[Collected data]
+ + + + + + +

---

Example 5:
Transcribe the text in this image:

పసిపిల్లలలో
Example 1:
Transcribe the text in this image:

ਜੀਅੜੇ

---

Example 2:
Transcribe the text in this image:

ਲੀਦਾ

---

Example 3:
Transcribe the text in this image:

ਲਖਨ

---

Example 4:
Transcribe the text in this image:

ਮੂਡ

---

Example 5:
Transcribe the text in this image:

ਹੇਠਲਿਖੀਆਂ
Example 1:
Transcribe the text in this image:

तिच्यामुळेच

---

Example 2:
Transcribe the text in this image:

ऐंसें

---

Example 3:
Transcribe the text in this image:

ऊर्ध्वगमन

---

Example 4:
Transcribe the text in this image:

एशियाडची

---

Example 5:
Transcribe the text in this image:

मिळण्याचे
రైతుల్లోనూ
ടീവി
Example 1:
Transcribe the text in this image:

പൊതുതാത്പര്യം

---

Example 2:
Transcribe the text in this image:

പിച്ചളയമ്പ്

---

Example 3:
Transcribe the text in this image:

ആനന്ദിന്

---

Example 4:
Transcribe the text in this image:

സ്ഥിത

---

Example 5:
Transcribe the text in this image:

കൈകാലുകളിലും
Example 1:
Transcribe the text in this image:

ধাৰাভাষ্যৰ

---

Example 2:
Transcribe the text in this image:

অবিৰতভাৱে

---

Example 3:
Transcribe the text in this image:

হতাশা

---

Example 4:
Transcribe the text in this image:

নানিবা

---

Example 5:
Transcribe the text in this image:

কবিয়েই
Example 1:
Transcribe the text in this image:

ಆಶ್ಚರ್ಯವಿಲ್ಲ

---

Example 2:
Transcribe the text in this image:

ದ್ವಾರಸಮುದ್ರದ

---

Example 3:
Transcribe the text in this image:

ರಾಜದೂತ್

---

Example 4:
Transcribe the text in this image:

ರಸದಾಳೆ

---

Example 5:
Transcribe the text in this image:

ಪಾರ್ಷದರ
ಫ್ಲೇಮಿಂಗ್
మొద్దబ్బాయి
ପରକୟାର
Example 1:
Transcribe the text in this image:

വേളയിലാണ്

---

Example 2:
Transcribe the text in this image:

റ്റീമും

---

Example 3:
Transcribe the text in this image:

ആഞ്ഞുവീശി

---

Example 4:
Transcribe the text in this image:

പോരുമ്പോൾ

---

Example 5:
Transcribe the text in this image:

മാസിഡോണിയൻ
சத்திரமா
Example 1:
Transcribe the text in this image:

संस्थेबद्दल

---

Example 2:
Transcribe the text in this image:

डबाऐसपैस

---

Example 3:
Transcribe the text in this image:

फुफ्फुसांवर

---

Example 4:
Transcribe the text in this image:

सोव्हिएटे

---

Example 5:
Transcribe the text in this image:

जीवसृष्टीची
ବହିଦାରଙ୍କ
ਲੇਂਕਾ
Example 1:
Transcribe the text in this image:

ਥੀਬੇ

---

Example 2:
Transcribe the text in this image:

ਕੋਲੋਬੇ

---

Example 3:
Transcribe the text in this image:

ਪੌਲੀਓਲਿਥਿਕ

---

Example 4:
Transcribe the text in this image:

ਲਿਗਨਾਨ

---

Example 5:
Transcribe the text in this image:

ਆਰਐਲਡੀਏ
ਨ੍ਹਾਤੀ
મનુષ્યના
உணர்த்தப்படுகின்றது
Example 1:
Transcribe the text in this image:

+ + + + + + +

The records above need to be retyped exactly.

---

Example 5:
Transcribe the text in this image:

పసిపిల్లలలో
Example 1:
Transcribe the text in this image:

ਜੀਅੜੇ

---

Example 2:
Transcribe the text in this image:

ਲੀਦਾ

---

Example 3:
Transcribe the text in this image:

ਲਖਨ

---

Example 4:
Transcribe the text in this image:

ਮੂਡ

---

Example 5:
Transcribe the text in this image:

ਹੇਠਲਿਖੀਆਂ
Example 1:
Transcribe the text in this image:

तिच्यामुळेच

---

Example 2:
Transcribe the text in this image:

ऐंसें

---

Example 3:
Transcribe the text in this image:

ऊर्ध्वगमन

---

Example 4:
Transcribe the text in this image:

एशियाडची

---

Example 5:
Transcribe the text in this image:

मिळण्याचे
రైతుల్లోనూ
ടീവി
Example 1:
Transcribe the text in this image:

പൊതുതാത്പര്യം

---

Example 2:
Transcribe the text in this image:

പിച്ചളയമ്പ്

---

Example 3:
Transcribe the text in this image:

ആനന്ദിന്

---

Example 4:
Transcribe the text in this image:

സ്ഥിത

---

Example 5:
Transcribe the text in this image:

കൈകാലുകളിലും
Example 1:
Transcribe the text in this image:

ধাৰাভাষ্যৰ

---

Example 2:
Transcribe the text in this image:

অবিৰতভাৱে

---

Example 3:
Transcribe the text in this image:

হতাশা

---

Example 4:
Transcribe the text in this image:

নানিবা

---

Example 5:
Transcribe the text in this image:

কবিয়েই
Example 1:
Transcribe the text in this image:

ಆಶ್ಚರ್ಯವಿಲ್ಲ

---

Example 2:
Transcribe the text in this image:

ದ್ವಾರಸಮುದ್ರದ

---

Example 3:
Transcribe the text in this image:

ರಾಜದೂತ್

---

Example 4:
Transcribe the text in this image:

ರಸದಾಳೆ

---

Example 5:
Transcribe the text in this image:

ಪಾರ್ಷದರ
ಫ್ಲೇಮಿಂಗ್
మొద్దబ్బాయి
ପରକୟାର
Example 1:
Transcribe the text in this image:

വേളയിലാണ്

---

Example 2:
Transcribe the text in this image:

റ്റീമും

---

Example 3:
Transcribe the text in this image:

ആഞ്ഞുവീശി

---

Example 4:
Transcribe the text in this image:

പോരുമ്പോൾ

---

Example 5:
Transcribe the text in this image:

മാസിഡോണിയൻ
சத்திரமா
Example 1:
Transcribe the text in this image:

संस्थेबद्दल

---

Example 2:
Transcribe the text in this image:

डबाऐसपैस

---

Example 3:
Transcribe the text in this image:

फुफ्फुसांवर

---

Example 4:
Transcribe the text in this image:

सोव्हिएटे

---

Example 5:
Transcribe the text in this image:

जीवसृष्टीची
ବହିଦାରଙ୍କ
ਲੇਂਕਾ
Example 1:
Transcribe the text in this image:

ਥੀਬੇ

---

Example 2:
Transcribe the text in this image:

ਕੋਲੋਬੇ

---

Example 3:
Transcribe the text in this image:

ਪੌਲੀਓਲਿਥਿਕ

---

Example 4:
Transcribe the text in this image:

ਲਿਗਨਾਨ

---

Example 5:
Transcribe the text in this image:

ਆਰਐਲਡੀਏ
ਨ੍ਹਾਤੀ
મનુષ્યના
உணர்த்தப்படுகின்றது
Example 1:
Transcribe the text in this image:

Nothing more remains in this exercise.